- Allegiance: United States
- Branch: United States Air Force
- Service years: 1972-2018
- Rank: Brigadier General
- Commands: 440th Tactical Airlift Squadron 95th Tactical Airlift Squadron 920th Rescue Group 459th Airlift Wing/459th Air Refueling Wing
- Conflicts: Gulf War
- Alma mater: University of Wisconsin–La Crosse

= Richard Severson =

United States Air Force general

Richard Severson was a brigadier general in the United States Air Force.

==Biography==
Severson is a native of Brooklyn, Wisconsin. He graduated from the University of Wisconsin-La Crosse with a B.D. in education.

==Career==
Severson was commissioned an officer in 1972. He was first assigned to the 440th Tactical Airlift Squadron stationed at General Mitchell International Airport. During the Gulf War he served with the 95th Tactical Airlift Squadron. In 1996, he was given command of the 920th Rescue Group. During the war on terror he took command of the 459th Airlift Wing/459th Air Refueling Wing.

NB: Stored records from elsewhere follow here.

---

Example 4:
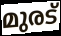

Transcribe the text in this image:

മുരട്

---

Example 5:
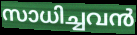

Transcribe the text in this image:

സാധിച്ചവൻ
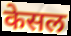
केसल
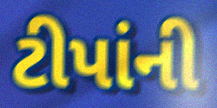
ટીપાંની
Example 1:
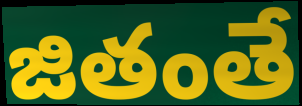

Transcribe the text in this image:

జితంతే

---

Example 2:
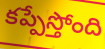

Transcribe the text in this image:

కప్పేస్తోంది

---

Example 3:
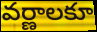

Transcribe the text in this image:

వర్ణాలకూ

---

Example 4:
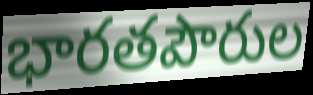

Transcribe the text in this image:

భారతపౌరుల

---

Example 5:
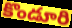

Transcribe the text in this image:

కొండూరి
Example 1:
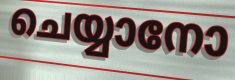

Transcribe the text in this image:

ചെയ്യാനോ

In 2005, he was named Vice Commander of the Air Force Reserve Command. His retirement was effective as of August 18, 2008.

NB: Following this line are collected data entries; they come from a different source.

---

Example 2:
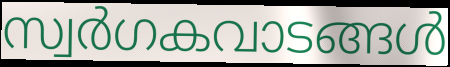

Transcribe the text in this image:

സ്വർഗകവാടങ്ങൾ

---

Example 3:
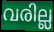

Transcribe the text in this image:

വരില്ല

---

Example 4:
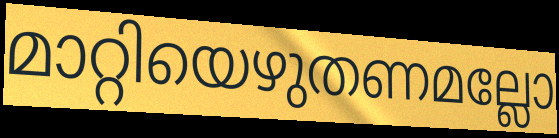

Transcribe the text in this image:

മാറ്റിയെഴുതണമല്ലോ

Awards he has received include the Legion of Merit, the Meritorious Service Medal with three oak leaf clusters, the Aerial Achievement Medal, the Air Force Commendation Medal, the Combat Readiness Medal with three oak leaf clusters, the National Defense Service Medal, the Southwest Asia Service Medal with two service stars, the Global War on Terrorism Service Medal, the Armed Forces Reserve Medal with silver hourglass device, the Vietnam Gallantry Cross, and the Kuwait Liberation Medal.